____ TEXT PROVIDED
The protest’s tone remained solemn in honor of the Palestinian and Israeli lives lost since mid-June. Karlene Griffiths, a pastor in formation in the United Church of Christ who recently returned from a delegation to Palestine, led a moment of silence and a reading of names. “We weep, we mourn, we move forward and we fight,” Griffiths said.

The crowd then marched to Macy’s, where they called for a boycott of Sodastream products produced in an illegal settlement, then to the Boston offices of Veolia Energy, whose parent company operates a light rail serving illegal settlements in East Jerusalem.

“Veolia is not above the law,” said Andre Francois of the Boston School Bus Drivers Union, who is working locally to oppose Veolia’s union-busting. “No more abuses in Palestine or Boston.”

The final stop was at the offices of pension fund TIAA-CREF, where the demonstrators called for disinvestment from companies such as Hewlett-Packard, Motorola, and prison contractor G4S.

“As we all witnessed Israeli jets bombing Palestinian civilian areas this week, Israeli troops storming Palestinian refugee camps and cities, and the killing of Palestinian civilians, I am reminded how complicit the US government, US corporations, and American taxpayers are in the human rights abuses committed by Israel,” declared Thomas Abowd, a professor at Tufts University and a shareholder of TIAA-CREF.

National Week of Action calls for Divestment from Occupation

This demonstration was one of 15 taking place across the country as part of the “We Divest National Week of Actions,” marking the progress of the Boycott, Divestment, and Sanctions (BDS) movement to hold Israel accountable for violations of Palestinian human rights.

Protesters held signs emblazoned with corporate logos of companies targeted by BDS, detailing their role in Israel’s occupation and victories of campaigns against them. One sign read, “Veolia dumps settlement waste on Palestinian land. In 2013, TIAA-CREF dumps Veolia from its social choice fund.”
________
TASK GOAL. In one to three sentences, state why, according to the protest report, the march went to the Boston offices of Veolia Energy. Rely only on the protest report for this work.
____ LISTED RECORDS
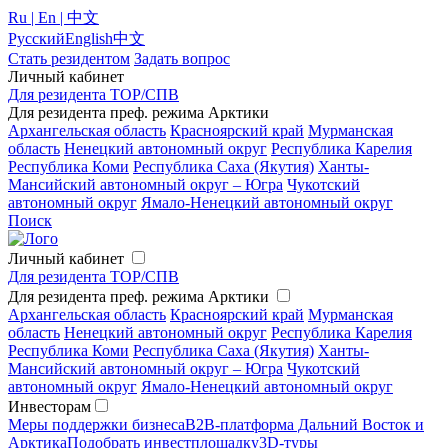
Ru | En | 中文
Русский
English
中文
Стать резидентом
Задать вопрос
Личный кабинет
Для резидента ТОР/СПВ
Для резидента преф. режима Арктики
Архангельская область
Красноярский край
Мурманская
область
Ненецкий автономный округ
Республика Карелия
Республика Коми
Республика Саха (Якутия)
Ханты-
Мансийский автономный округ – Югра
Чукотский
автономный округ
Ямало-Ненецкий автономный округ
Поиск
Личный кабинет
Для резидента ТОР/СПВ
Для резидента преф. режима Арктики
Архангельская область
Красноярский край
Мурманская
область
Ненецкий автономный округ
Республика Карелия
Республика Коми
Республика Саха (Якутия)
Ханты-
Мансийский автономный округ – Югра
Чукотский
автономный округ
Ямало-Ненецкий автономный округ
Инвесторам
Меры поддержки бизнеса
B2B-платформа Дальний Восток и
Арктика
Подобрать инвестплощадку
3D-туры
________
TASK RESPONSE. The march went to Veolia Energy's Boston offices because Veolia's parent company operates a light rail that serves illegal settlements in East Jerusalem.